Data lines:
..............................

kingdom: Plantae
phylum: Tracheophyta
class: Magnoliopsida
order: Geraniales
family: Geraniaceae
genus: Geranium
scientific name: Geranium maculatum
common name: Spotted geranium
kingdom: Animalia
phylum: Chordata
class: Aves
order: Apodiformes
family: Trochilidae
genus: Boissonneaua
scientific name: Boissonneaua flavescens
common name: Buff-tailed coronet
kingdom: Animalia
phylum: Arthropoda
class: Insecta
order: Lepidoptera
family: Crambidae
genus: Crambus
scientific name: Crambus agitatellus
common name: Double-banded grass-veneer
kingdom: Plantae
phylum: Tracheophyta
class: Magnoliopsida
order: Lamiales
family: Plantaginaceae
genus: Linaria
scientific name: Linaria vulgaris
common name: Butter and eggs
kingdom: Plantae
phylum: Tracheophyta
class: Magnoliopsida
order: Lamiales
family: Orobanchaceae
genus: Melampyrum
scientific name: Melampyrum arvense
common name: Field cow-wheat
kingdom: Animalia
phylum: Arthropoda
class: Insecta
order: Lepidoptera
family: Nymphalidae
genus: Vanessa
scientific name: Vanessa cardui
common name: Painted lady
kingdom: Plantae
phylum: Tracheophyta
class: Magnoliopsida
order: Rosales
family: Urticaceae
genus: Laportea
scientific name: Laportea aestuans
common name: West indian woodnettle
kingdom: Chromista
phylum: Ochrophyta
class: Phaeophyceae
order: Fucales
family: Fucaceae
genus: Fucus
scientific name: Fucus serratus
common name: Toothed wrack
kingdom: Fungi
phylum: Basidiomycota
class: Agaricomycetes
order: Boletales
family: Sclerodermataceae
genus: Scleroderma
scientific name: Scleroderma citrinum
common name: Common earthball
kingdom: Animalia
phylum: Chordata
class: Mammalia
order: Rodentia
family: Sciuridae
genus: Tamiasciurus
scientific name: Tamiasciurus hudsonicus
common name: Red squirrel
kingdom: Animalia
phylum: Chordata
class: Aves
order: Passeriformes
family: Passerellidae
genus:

..............................

Task statement:
Return every one of the rows above, unchanged.

Output for this exercise:
kingdom: Plantae
phylum: Tracheophyta
class: Magnoliopsida
order: Geraniales
family: Geraniaceae
genus: Geranium
scientific name: Geranium maculatum
common name: Spotted geranium
kingdom: Animalia
phylum: Chordata
class: Aves
order: Apodiformes
family: Trochilidae
genus: Boissonneaua
scientific name: Boissonneaua flavescens
common name: Buff-tailed coronet
kingdom: Animalia
phylum: Arthropoda
class: Insecta
order: Lepidoptera
family: Crambidae
genus: Crambus
scientific name: Crambus agitatellus
common name: Double-banded grass-veneer
kingdom: Plantae
phylum: Tracheophyta
class: Magnoliopsida
order: Lamiales
family: Plantaginaceae
genus: Linaria
scientific name: Linaria vulgaris
common name: Butter and eggs
kingdom: Plantae
phylum: Tracheophyta
class: Magnoliopsida
order: Lamiales
family: Orobanchaceae
genus: Melampyrum
scientific name: Melampyrum arvense
common name: Field cow-wheat
kingdom: Animalia
phylum: Arthropoda
class: Insecta
order: Lepidoptera
family: Nymphalidae
genus: Vanessa
scientific name: Vanessa cardui
common name: Painted lady
kingdom: Plantae
phylum: Tracheophyta
class: Magnoliopsida
order: Rosales
family: Urticaceae
genus: Laportea
scientific name: Laportea aestuans
common name: West indian woodnettle
kingdom: Chromista
phylum: Ochrophyta
class: Phaeophyceae
order: Fucales
family: Fucaceae
genus: Fucus
scientific name: Fucus serratus
common name: Toothed wrack
kingdom: Fungi
phylum: Basidiomycota
class: Agaricomycetes
order: Boletales
family: Sclerodermataceae
genus: Scleroderma
scientific name: Scleroderma citrinum
common name: Common earthball
kingdom: Animalia
phylum: Chordata
class: Mammalia
order: Rodentia
family: Sciuridae
genus: Tamiasciurus
scientific name: Tamiasciurus hudsonicus
common name: Red squirrel
kingdom: Animalia
phylum: Chordata
class: Aves
order: Passeriformes
family: Passerellidae
genus:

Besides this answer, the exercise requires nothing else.